WASHINGTON (CN) - Addressing extensive death and dislocation in the Darfur region of Sudan, President Barack Obama promised Monday to renew tough sanctions against the Sudanese government but also offered new incentives if the situation improves.

The strategy, which was developed over four months, puts more weight on incentives than the strategy of the previous administration, although White House officials did not detail what type of incentives the United States might propose.

"As the United States and our international partners meet our responsibility to act," Obama said, "the government of Sudan must meet its responsibilities to take concrete steps in a new direction."

"If the government of Sudan acts to improve the situation on the ground and to advance peace, there will be incentives," he said. "If it does not, then there will be increased pressure imposed by the United States and the international community."

The conflict in Darfur has killed roughly 300,000 people and has displaced almost three million, according to the U.N. "Sudan is now poised to fall further into chaos if swift action is not taken," Obama said.

Obama said that he would renew the sanctions against Sudan later this week.

Conflict broke out in 2003 when rebels began attacking the government, accusing it of favoring Arabs and oppressing blacks. Land, water, and grazing rights have been a continuous source of tension between the nomadic Arabs and the black farmers.
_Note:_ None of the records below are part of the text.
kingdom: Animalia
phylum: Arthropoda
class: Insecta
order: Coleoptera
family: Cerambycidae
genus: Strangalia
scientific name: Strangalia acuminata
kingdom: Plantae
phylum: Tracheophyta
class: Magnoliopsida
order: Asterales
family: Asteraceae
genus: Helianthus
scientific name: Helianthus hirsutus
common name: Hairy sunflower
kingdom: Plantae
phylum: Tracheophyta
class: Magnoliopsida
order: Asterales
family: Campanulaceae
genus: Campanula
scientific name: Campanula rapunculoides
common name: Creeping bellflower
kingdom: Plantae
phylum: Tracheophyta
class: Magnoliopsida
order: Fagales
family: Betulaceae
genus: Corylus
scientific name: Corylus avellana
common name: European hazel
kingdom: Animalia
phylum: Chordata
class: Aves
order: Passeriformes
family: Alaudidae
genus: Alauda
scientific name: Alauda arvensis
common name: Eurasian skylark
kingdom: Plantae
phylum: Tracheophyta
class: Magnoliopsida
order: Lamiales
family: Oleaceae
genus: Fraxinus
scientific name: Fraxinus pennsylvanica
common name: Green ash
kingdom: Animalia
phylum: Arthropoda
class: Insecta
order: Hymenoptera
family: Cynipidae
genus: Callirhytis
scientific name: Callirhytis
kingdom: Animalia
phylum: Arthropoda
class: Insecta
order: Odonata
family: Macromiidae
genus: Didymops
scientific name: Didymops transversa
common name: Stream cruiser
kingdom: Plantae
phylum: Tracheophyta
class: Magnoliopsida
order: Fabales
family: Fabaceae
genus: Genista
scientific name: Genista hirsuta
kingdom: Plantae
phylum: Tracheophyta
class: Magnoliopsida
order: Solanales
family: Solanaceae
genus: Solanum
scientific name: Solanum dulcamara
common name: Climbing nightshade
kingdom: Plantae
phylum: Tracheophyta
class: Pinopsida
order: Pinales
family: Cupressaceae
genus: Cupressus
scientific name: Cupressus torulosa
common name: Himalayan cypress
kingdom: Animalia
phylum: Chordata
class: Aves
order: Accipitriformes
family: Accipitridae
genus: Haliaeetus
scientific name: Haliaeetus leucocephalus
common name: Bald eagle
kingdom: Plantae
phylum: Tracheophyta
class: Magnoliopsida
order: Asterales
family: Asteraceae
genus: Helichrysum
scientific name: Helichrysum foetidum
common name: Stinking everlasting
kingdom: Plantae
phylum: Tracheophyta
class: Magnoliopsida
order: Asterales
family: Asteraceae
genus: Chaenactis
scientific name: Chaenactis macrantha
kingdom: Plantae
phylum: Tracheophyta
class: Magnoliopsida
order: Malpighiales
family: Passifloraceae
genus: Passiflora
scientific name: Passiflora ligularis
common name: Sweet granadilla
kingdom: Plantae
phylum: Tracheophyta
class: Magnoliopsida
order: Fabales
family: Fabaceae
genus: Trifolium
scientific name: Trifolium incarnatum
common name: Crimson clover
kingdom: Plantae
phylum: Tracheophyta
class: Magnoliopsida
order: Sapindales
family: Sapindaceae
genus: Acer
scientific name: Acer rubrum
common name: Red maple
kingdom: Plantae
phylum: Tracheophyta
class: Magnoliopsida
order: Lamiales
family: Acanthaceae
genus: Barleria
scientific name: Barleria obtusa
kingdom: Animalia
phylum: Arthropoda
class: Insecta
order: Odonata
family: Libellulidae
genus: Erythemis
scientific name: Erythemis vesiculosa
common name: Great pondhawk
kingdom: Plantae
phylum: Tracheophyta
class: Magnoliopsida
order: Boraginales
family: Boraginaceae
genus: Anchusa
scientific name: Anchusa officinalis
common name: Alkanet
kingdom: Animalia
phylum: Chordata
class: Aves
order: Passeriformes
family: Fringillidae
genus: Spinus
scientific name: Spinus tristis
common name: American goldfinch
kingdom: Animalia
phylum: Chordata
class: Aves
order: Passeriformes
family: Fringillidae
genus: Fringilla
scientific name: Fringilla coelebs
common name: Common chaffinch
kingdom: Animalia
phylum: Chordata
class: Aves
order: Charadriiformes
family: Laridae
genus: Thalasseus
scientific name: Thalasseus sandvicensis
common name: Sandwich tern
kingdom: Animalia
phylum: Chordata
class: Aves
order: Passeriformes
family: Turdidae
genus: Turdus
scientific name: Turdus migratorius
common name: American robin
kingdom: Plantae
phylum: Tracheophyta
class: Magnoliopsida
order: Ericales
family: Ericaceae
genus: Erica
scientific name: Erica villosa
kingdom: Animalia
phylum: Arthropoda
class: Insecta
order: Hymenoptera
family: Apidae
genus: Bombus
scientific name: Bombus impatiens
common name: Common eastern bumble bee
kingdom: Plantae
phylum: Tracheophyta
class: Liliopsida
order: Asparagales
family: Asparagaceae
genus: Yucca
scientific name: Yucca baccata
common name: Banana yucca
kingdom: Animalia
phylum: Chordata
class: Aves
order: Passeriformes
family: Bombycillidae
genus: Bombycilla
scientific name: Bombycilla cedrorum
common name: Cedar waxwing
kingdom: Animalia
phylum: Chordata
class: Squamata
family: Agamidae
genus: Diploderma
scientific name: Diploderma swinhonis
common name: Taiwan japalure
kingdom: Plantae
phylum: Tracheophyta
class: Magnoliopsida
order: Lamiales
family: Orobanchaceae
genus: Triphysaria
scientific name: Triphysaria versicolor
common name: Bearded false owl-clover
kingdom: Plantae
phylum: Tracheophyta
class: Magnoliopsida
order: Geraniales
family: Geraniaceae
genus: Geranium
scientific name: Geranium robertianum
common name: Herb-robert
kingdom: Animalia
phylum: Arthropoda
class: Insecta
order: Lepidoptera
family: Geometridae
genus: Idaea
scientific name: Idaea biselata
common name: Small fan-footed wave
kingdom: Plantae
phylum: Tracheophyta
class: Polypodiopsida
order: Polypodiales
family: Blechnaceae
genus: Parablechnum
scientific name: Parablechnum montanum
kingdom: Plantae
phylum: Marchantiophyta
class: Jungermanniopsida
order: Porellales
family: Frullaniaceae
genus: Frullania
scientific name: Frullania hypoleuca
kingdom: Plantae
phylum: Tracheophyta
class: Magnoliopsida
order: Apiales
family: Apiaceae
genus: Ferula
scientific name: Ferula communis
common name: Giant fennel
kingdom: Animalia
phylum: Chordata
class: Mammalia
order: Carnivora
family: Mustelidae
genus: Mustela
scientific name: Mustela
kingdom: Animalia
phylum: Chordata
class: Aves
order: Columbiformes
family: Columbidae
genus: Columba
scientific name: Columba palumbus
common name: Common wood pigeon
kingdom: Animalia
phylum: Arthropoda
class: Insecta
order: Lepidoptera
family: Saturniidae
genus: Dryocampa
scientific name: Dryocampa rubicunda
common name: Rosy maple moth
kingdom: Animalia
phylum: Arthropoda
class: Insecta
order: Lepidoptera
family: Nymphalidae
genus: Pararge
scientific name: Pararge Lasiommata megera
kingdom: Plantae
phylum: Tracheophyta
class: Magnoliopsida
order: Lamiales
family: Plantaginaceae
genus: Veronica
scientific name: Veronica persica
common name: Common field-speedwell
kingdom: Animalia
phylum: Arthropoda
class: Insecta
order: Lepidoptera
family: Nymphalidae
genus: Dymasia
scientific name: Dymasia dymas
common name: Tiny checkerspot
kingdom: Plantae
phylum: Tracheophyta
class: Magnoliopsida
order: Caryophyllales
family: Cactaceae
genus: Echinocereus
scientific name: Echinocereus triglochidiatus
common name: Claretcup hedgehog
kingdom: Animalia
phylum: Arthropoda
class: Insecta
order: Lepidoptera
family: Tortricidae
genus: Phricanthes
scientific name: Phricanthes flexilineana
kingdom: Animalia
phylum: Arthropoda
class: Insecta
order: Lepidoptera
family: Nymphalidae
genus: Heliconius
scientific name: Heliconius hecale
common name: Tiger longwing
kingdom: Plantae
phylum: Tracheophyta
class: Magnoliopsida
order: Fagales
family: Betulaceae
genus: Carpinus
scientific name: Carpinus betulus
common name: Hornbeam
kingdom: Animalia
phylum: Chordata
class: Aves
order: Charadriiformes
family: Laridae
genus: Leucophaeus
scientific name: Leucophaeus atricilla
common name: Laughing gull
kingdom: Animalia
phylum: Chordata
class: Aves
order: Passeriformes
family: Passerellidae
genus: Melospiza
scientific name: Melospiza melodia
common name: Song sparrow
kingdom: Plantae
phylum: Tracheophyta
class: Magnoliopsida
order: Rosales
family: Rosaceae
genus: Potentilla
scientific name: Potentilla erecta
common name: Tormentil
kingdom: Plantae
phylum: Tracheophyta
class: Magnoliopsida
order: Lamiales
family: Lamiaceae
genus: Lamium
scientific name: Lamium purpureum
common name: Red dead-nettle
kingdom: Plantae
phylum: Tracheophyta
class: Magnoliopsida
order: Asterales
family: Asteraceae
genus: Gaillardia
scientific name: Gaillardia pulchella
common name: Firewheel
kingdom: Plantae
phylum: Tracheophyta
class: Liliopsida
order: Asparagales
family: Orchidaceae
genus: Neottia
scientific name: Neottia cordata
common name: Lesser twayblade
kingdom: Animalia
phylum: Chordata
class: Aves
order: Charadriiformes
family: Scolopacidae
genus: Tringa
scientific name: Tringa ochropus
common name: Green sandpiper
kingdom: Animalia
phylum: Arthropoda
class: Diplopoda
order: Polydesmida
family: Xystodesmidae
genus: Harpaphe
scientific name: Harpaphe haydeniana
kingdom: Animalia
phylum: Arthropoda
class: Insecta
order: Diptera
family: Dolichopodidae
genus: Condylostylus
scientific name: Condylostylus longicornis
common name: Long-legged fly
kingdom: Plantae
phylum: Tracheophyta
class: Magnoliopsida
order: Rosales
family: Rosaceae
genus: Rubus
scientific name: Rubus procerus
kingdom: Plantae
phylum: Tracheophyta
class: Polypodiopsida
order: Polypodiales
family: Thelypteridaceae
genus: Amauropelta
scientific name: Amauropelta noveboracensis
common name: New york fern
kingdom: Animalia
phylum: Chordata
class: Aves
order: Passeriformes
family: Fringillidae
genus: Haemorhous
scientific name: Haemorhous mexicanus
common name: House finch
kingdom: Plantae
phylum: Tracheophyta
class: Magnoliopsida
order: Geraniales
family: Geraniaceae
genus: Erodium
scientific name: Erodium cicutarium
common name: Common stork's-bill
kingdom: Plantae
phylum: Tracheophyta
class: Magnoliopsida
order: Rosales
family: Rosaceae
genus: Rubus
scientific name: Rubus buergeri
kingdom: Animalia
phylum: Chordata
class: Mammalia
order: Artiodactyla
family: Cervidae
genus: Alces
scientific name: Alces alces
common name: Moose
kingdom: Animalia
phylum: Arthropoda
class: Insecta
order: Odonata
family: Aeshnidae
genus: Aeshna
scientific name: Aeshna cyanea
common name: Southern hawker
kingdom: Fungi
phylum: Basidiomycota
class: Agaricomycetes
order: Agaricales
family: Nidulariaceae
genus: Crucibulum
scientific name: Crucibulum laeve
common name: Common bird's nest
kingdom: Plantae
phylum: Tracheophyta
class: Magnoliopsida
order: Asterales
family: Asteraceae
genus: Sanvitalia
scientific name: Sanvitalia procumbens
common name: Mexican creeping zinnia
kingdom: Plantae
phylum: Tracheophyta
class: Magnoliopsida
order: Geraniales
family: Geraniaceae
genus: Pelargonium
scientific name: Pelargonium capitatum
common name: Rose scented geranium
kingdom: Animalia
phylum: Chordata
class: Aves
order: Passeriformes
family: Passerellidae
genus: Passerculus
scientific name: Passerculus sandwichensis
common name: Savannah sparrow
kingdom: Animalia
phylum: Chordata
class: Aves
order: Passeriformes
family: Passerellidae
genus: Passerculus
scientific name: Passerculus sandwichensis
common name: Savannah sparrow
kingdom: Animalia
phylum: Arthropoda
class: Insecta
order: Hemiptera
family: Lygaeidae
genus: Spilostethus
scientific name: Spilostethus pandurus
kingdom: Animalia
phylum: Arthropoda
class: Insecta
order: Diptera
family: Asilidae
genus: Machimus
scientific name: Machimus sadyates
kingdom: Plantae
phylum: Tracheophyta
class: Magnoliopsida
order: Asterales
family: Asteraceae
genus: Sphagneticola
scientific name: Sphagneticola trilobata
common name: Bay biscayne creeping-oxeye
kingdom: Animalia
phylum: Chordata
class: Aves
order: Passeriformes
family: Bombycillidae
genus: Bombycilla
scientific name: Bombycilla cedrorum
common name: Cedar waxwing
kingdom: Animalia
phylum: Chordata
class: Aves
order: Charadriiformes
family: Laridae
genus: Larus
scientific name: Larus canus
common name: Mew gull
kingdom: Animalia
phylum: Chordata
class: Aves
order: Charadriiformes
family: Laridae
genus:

The government responded with its own militias, which have been accused of trying to cleanse black Africans from the population.

"This strategy builds on lessons learned from past efforts and addresses the situation as it exists today, promoting both engagement and accountability," Massachusetts Democrat Sen. John Kerry said in support of the plan. He chairs the Senate Foreign Relations Committee.

Others are skeptical of the incentives.

"It is lamentable to see that, once again, the U.S. approach to murderous regimes such as the one in Sudan is to offer incentives and engagement in the hope that it will entice them to change their ways," Florida Republican Rep. Ileana Ros-Lehtinen said in a written statement as ranking member of the House Foreign Affairs Committee. "Incentives will only be interpreted by the Sudanese regime as weakness and a lack of commitment by the United States."